Pire encore pour le Guyana, l'accord est conclu dans des eaux contestées avec le Venezuela depuis le 19ème siècle. Les mensonges des Britanniques puis des États-Unis ont créé les conditions d’un conflit frontalier dans la région qui connaissait des problèmes limités avant la découverte du pétrole. Au cours des années 2000, la Guyane entretenait des liens fraternels étroits avec le gouvernement du Venezuela. En 2009, dans le cadre du programme PetroCaribe, la Guyane acheté du pétrole vénézuélien à prix réduit en échange de riz, une aubaine pour l'industrie rizicole du Guyana. Le programme « pétrole contre riz » a pris fin en novembre 2015, en partie à cause de la baisse des prix mondiaux du pétrole.

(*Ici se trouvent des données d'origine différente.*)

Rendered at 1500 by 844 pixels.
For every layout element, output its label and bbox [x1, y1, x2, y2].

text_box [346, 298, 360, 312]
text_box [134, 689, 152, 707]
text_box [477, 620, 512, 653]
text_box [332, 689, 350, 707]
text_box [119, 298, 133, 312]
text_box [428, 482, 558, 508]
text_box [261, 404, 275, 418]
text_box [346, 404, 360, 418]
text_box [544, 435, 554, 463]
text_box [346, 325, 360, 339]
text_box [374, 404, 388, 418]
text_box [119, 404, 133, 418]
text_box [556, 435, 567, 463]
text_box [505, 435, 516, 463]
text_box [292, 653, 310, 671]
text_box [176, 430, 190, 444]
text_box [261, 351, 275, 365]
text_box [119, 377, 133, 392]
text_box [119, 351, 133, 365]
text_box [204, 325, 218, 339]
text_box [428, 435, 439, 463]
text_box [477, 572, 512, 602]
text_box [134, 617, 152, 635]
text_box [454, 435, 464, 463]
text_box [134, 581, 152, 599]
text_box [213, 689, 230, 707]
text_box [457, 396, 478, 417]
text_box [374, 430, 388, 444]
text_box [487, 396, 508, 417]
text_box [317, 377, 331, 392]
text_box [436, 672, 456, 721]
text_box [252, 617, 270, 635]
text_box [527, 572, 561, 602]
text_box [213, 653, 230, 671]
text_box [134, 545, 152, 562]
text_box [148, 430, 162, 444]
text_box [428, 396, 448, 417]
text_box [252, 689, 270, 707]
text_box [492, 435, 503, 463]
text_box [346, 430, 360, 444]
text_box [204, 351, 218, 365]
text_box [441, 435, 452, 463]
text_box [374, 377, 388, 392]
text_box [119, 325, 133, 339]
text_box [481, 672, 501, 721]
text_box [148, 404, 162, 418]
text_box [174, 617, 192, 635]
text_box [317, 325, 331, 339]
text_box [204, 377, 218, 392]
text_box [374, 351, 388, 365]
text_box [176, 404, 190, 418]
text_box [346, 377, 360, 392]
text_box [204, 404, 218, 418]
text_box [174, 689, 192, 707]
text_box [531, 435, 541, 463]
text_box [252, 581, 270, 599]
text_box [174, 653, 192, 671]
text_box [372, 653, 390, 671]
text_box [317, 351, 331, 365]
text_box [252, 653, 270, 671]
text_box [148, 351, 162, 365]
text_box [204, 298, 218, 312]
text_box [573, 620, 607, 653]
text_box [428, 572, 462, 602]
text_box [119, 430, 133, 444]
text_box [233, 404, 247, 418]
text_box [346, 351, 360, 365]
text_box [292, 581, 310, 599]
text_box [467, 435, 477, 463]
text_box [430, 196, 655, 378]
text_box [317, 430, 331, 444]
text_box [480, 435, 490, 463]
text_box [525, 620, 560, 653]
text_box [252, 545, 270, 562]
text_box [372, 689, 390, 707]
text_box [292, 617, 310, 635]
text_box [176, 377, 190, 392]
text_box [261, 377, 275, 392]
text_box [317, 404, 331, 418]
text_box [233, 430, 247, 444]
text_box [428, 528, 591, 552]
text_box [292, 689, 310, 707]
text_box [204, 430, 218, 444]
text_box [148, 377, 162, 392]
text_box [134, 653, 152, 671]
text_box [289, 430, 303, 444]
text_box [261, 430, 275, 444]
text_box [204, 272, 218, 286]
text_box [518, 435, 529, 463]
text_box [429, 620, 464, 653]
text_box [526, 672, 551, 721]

Il était clair pour les observateurs de Georgetown et de Caracas que le projet souffrait des tensions croissantes entre les deux pays au sujet de la région contestée d'Essequibo.

ExxonMobil : diviser pour mieux régner

Le référendum du 3 décembre au Venezuela et les « cercles de l’unité » protestation en Guyane suggèrent un durcissement de la position des deux pays. Parallèlement, en marge de la COP-28, le président du Guyana, Irfaan Ali, a rencontré le président cubain Miguel Díaz-Canel et le Premier ministre de Saint-Vincent-et-les Grenadines, Ralph Gonsalves, pour discuter de la situation. Ali exhorté Díaz-Canel exhortera le Venezuela à maintenir une « zone de paix ».

La guerre ne semble pas être à l’horizon. Les États-Unis ont levé une partie de leur blocus sur l'industrie pétrolière du Venezuela, permettant ainsi à Chevron de recommencer plusieurs projets pétroliers dans la ceinture de l'Orénoque et dans le lac Maracaibo. Washington n’a pas envie d’approfondir son conflit avec le Venezuela. Mais ExxonMobil le fait. Ni le peuple vénézuélien ni le peuple guyanais ne bénéficieront de l’intervention politique d’ExxonMobil dans la région. C’est pourquoi tant de Vénézuéliens venus voter le 3 décembre ont vu moins comme un conflit entre le Venezuela et la Guyane que comme un conflit entre ExxonMobil et les peuples de ces deux pays d’Amérique du Sud.

Cet article a été produit par Globe-trotter.

Vijay Prashad est un historien, éditeur et journaliste indien. Il est rédacteur et correspondant en chef chez Globetrotter. Il est éditeur de Livres LeftWord et le directeur de Tricontinental : Institut de recherche sociale. Il a écrit plus de 20 livres, dont Les nations les plus sombres ainsi que Les nations les plus pauvres. Ses derniers livres sont La lutte nous rend humains : apprendre des mouvements pour le socialisme et (avec Noam Chomsky) Le retrait : Irak, Libye, Afghanistan et la fragilité de la puissance américaine.

une réponse

  1. Le Venezuela et la Guyane sont tous deux membres du Centre Sud. Ce jour-là (29 janvier) en 2014, 31 pays membres ont déclaré « une zone de paix basée sur le respect des principes et des règles du droit international », comme décrit sur la page consacrée à cette journée dans Peace Almanac de World Beyond War. Ils ont déclaré leur « engagement permanent à résoudre les différends par des moyens pacifiques dans le but d’éradiquer à jamais la menace ou le recours à la force dans notre région ».

    Il n’y a dans cet article aucune mention de cette déclaration ni des efforts des pays membres du Centre Sud pour invoquer ses principes et son engagement en faveur de la paix.